## WHAT THE TASK REQUIRES
Find the string "band" in the records. Copy every line it appears in.

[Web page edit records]
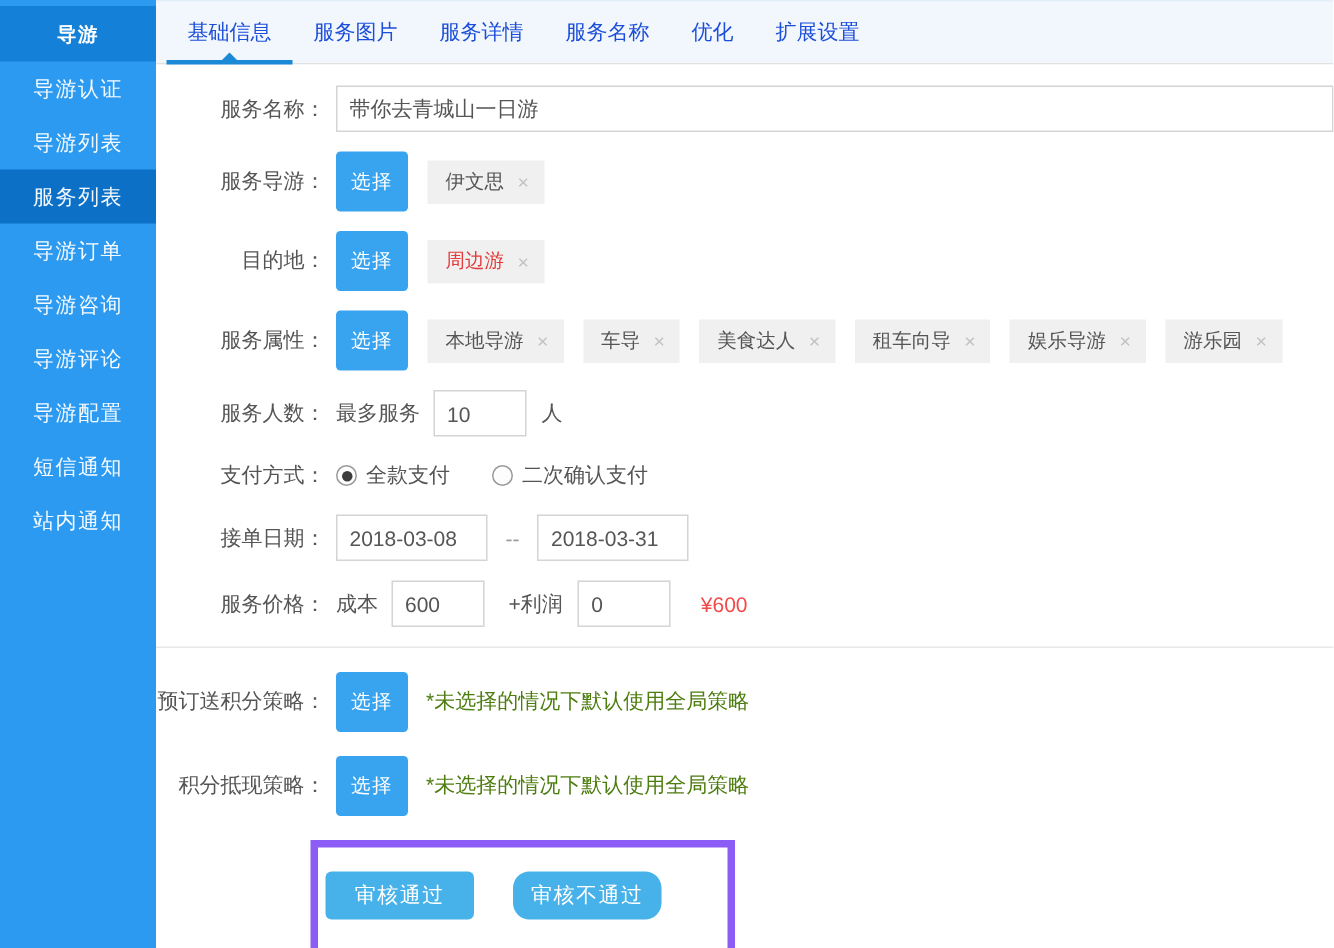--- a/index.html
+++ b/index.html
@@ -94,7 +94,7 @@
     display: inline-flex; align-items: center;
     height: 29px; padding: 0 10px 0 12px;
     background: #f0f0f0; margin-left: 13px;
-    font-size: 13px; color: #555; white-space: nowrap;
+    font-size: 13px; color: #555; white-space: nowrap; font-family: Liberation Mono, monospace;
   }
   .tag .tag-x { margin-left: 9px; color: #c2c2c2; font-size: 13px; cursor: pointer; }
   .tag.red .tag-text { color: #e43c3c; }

...

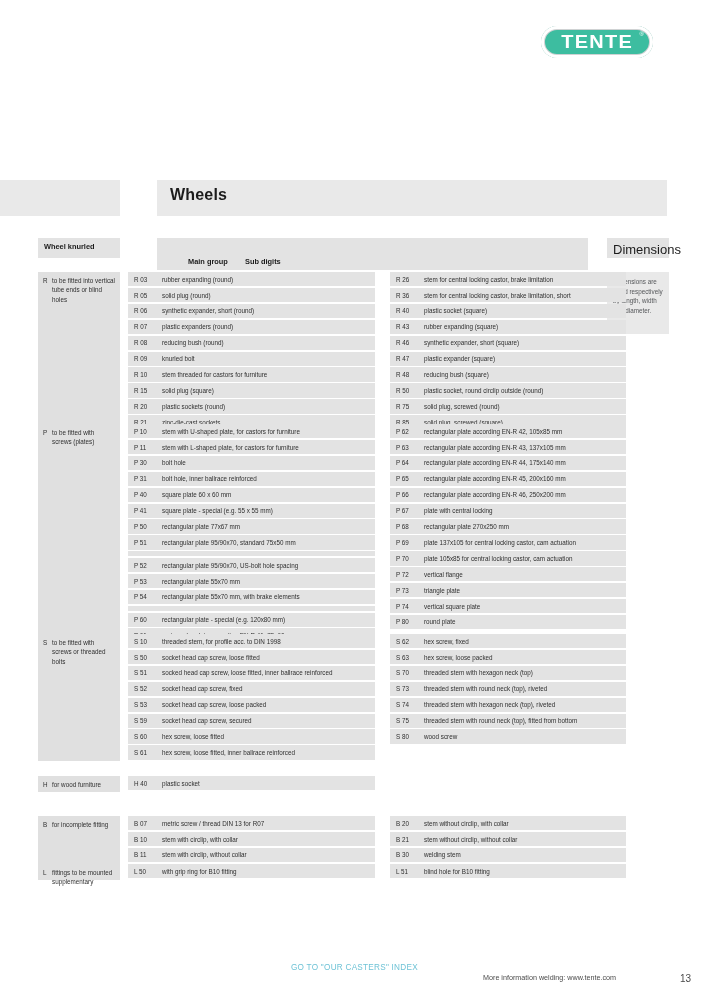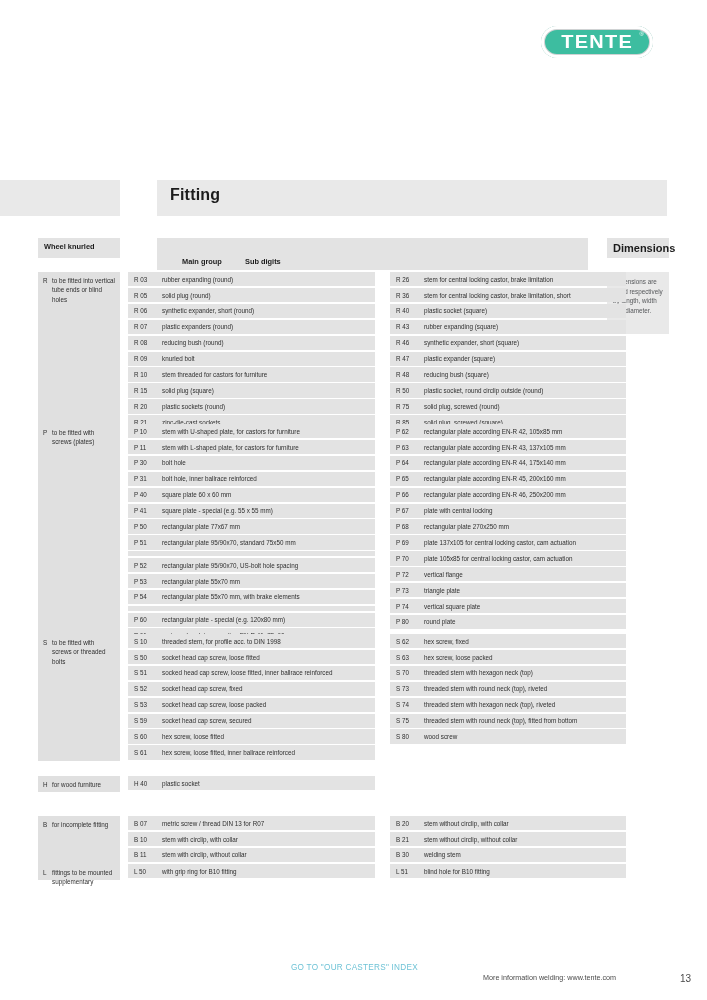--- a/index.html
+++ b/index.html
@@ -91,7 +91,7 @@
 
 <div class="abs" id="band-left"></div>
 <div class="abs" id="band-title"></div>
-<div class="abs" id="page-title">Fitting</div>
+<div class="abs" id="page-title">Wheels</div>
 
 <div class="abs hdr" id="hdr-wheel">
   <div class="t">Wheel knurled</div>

==

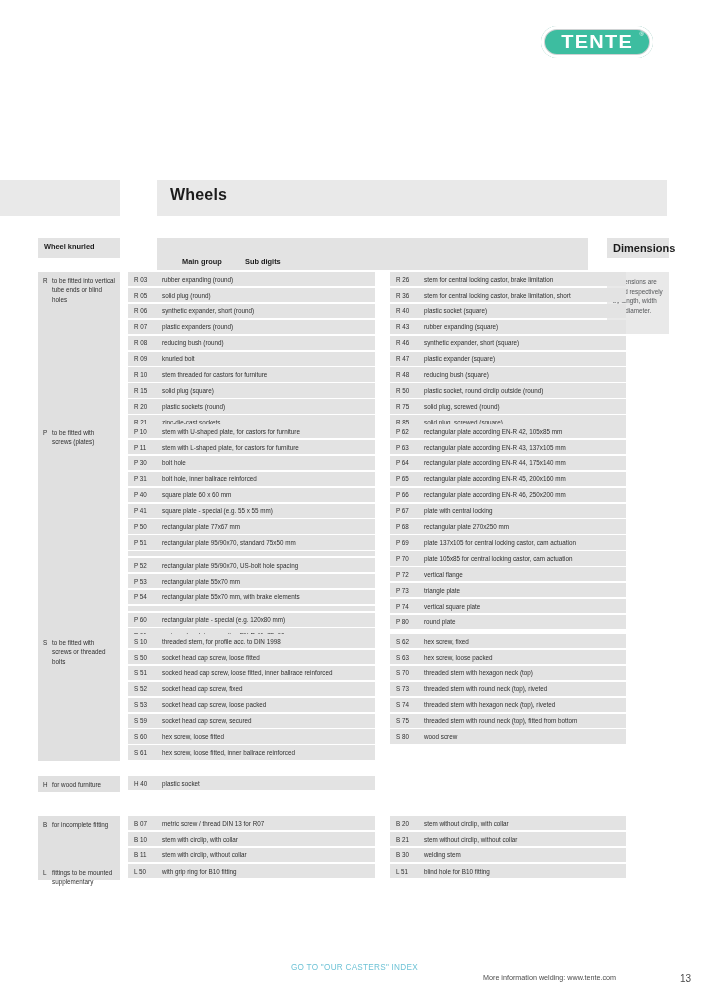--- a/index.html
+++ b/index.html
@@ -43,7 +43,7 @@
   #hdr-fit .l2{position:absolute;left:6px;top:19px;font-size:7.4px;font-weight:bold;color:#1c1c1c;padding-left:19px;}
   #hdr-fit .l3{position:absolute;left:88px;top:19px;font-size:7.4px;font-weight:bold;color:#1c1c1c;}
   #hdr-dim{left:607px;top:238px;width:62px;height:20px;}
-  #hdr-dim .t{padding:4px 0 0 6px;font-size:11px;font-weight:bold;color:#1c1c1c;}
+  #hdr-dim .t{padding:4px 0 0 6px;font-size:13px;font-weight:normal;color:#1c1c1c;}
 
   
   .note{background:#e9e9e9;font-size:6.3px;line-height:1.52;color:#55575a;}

## TASK SOLUTION
 <div class="abs" id="band-left"></div>
 <div class="abs" id="band-title"></div>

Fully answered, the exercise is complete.